What needs to be done:
Please copy out each of the following entries word for word, keeping every line as it appears.

Record excerpts:
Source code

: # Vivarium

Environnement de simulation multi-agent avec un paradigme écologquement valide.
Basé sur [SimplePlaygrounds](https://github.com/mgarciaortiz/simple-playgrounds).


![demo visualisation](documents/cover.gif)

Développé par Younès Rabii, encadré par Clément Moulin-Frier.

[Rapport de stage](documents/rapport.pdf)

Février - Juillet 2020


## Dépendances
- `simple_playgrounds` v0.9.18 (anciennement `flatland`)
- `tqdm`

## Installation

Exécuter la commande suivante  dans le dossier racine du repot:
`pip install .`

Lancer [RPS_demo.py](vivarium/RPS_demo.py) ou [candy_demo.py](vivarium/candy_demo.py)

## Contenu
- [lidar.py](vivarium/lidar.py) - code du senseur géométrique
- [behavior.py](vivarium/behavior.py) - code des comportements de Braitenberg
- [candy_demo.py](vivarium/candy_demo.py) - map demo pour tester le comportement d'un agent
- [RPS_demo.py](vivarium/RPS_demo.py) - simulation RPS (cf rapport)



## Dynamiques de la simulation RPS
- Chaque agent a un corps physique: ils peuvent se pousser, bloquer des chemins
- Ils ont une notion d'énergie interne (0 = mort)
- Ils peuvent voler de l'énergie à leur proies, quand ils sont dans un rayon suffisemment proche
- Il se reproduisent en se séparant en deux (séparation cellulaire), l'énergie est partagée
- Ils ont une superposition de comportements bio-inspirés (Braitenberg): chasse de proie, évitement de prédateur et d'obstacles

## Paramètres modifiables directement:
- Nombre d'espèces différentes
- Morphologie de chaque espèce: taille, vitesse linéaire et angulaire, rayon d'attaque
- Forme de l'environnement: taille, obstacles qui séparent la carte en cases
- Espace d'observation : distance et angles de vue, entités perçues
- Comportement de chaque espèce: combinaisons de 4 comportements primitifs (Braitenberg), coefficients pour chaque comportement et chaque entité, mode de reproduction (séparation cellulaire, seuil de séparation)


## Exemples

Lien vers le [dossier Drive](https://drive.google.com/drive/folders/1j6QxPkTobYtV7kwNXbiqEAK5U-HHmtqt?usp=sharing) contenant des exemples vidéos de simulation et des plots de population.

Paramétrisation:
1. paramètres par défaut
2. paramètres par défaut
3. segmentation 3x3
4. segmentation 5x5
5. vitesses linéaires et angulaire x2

Solved exercise:
Source code

: # Vivarium

Environnement de simulation multi-agent avec un paradigme écologquement valide.
Basé sur [SimplePlaygrounds](https://github.com/mgarciaortiz/simple-playgrounds).


![demo visualisation](documents/cover.gif)

Développé par Younès Rabii, encadré par Clément Moulin-Frier.

[Rapport de stage](documents/rapport.pdf)

Février - Juillet 2020


## Dépendances
- `simple_playgrounds` v0.9.18 (anciennement `flatland`)
- `tqdm`

## Installation

Exécuter la commande suivante  dans le dossier racine du repot:
`pip install .`

Lancer [RPS_demo.py](vivarium/RPS_demo.py) ou [candy_demo.py](vivarium/candy_demo.py)

## Contenu
- [lidar.py](vivarium/lidar.py) - code du senseur géométrique
- [behavior.py](vivarium/behavior.py) - code des comportements de Braitenberg
- [candy_demo.py](vivarium/candy_demo.py) - map demo pour tester le comportement d'un agent
- [RPS_demo.py](vivarium/RPS_demo.py) - simulation RPS (cf rapport)



## Dynamiques de la simulation RPS
- Chaque agent a un corps physique: ils peuvent se pousser, bloquer des chemins
- Ils ont une notion d'énergie interne (0 = mort)
- Ils peuvent voler de l'énergie à leur proies, quand ils sont dans un rayon suffisemment proche
- Il se reproduisent en se séparant en deux (séparation cellulaire), l'énergie est partagée
- Ils ont une superposition de comportements bio-inspirés (Braitenberg): chasse de proie, évitement de prédateur et d'obstacles

## Paramètres modifiables directement:
- Nombre d'espèces différentes
- Morphologie de chaque espèce: taille, vitesse linéaire et angulaire, rayon d'attaque
- Forme de l'environnement: taille, obstacles qui séparent la carte en cases
- Espace d'observation : distance et angles de vue, entités perçues
- Comportement de chaque espèce: combinaisons de 4 comportements primitifs (Braitenberg), coefficients pour chaque comportement et chaque entité, mode de reproduction (séparation cellulaire, seuil de séparation)


## Exemples

Lien vers le [dossier Drive](https://drive.google.com/drive/folders/1j6QxPkTobYtV7kwNXbiqEAK5U-HHmtqt?usp=sharing) contenant des exemples vidéos de simulation et des plots de population.

Paramétrisation:
1. paramètres par défaut
2. paramètres par défaut
3. segmentation 3x3
4. segmentation 5x5
5. vitesses linéaires et angulaire x2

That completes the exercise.